- **Work task**
Once you reach the line containing "As in the cases" in the data below, restate each line word for word up to and including the one containing "τ<sup>br</sup> = θ".
Segment Open
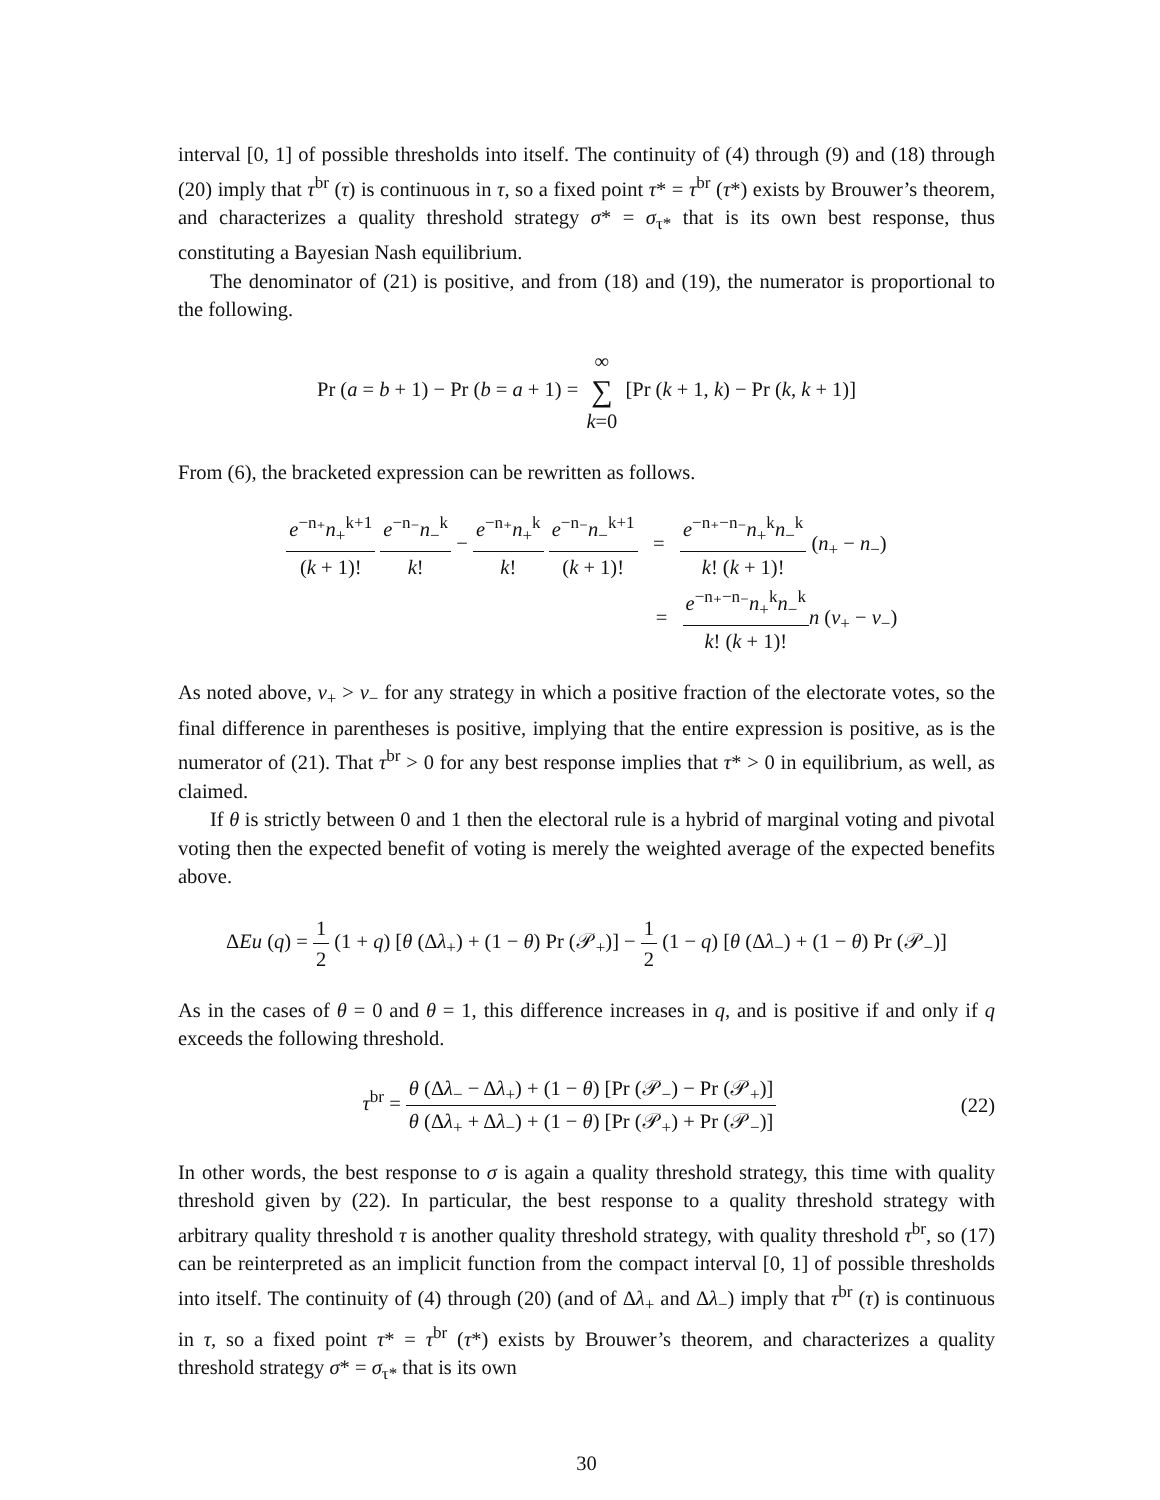interval [0, 1] of possible thresholds into itself. The continuity of (4) through (9) and (18) through (20) imply that τ<sup>br</sup> (τ) is continuous in τ, so a fixed point τ* = τ<sup>br</sup> (τ*) exists by Brouwer’s theorem, and characterizes a quality threshold strategy σ* = σ<sub>τ*</sub> that is its own best response, thus constituting a Bayesian Nash equilibrium.
The denominator of (21) is positive, and from (18) and (19), the numerator is proportional to the following.
Pr (a = b + 1) − Pr (b = a + 1) = ∞ ∑ k=0 [Pr (k + 1, k) − Pr (k, k + 1)]
From (6), the bracketed expression can be rewritten as follows.
e<sup>−n₊</sup>n<sub>+</sub><sup>k+1</sup> (k + 1)! e<sup>−n₋</sup>n<sub>−</sub><sup>k</sup> k! − e<sup>−n₊</sup>n<sub>+</sub><sup>k</sup> k! e<sup>−n₋</sup>n<sub>−</sub><sup>k+1</sup> (k + 1)! = e<sup>−n₊−n₋</sup>n<sub>+</sub><sup>k</sup>n<sub>−</sub><sup>k</sup> k! (k + 1)! (n<sub>+</sub> − n<sub>−</sub>)
= e<sup>−n₊−n₋</sup>n<sub>+</sub><sup>k</sup>n<sub>−</sub><sup>k</sup> k! (k + 1)!n (v<sub>+</sub> − v<sub>−</sub>)
As noted above, v<sub>+</sub> > v<sub>−</sub> for any strategy in which a positive fraction of the electorate votes, so the final difference in parentheses is positive, implying that the entire expression is positive, as is the numerator of (21). That τ<sup>br</sup> > 0 for any best response implies that τ* > 0 in equilibrium, as well, as claimed.
If θ is strictly between 0 and 1 then the electoral rule is a hybrid of marginal voting and pivotal voting then the expected benefit of voting is merely the weighted average of the expected benefits above.
ΔEu (q) = 1 2 (1 + q) [θ (Δλ<sub>+</sub>) + (1 − θ) Pr (𝒫<sub>+</sub>)] − 1 2 (1 − q) [θ (Δλ<sub>−</sub>) + (1 − θ) Pr (𝒫<sub>−</sub>)]
As in the cases of θ = 0 and θ = 1, this difference increases in q, and is positive if and only if q exceeds the following threshold.
τ<sup>br</sup> = θ (Δλ<sub>−</sub> − Δλ<sub>+</sub>) + (1 − θ) [Pr (𝒫<sub>−</sub>) − Pr (𝒫<sub>+</sub>)] θ (Δλ<sub>+</sub> + Δλ<sub>−</sub>) + (1 − θ) [Pr (𝒫<sub>+</sub>) + Pr (𝒫<sub>−</sub>)] (22)
In other words, the best response to σ is again a quality threshold strategy, this time with quality threshold given by (22). In particular, the best response to a quality threshold strategy with arbitrary quality threshold τ is another quality threshold strategy, with quality threshold τ<sup>br</sup>, so (17) can be reinterpreted as an implicit function from the compact interval [0, 1] of possible thresholds into itself. The continuity of (4) through (20) (and of Δλ<sub>+</sub> and Δλ<sub>−</sub>) imply that τ<sup>br</sup> (τ) is continuous in τ, so a fixed point τ* = τ<sup>br</sup> (τ*) exists by Brouwer’s theorem, and characterizes a quality threshold strategy σ* = σ<sub>τ*</sub> that is its own
30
Segment Closed
- **Result for this task**
As in the cases of θ = 0 and θ = 1, this difference increases in q, and is positive if and only if q exceeds the following threshold.
τ<sup>br</sup> = θ (Δλ<sub>−</sub> − Δλ<sub>+</sub>) + (1 − θ) [Pr (𝒫<sub>−</sub>) − Pr (𝒫<sub>+</sub>)] θ (Δλ<sub>+</sub> + Δλ<sub>−</sub>) + (1 − θ) [Pr (𝒫<sub>+</sub>) + Pr (𝒫<sub>−</sub>)] (22)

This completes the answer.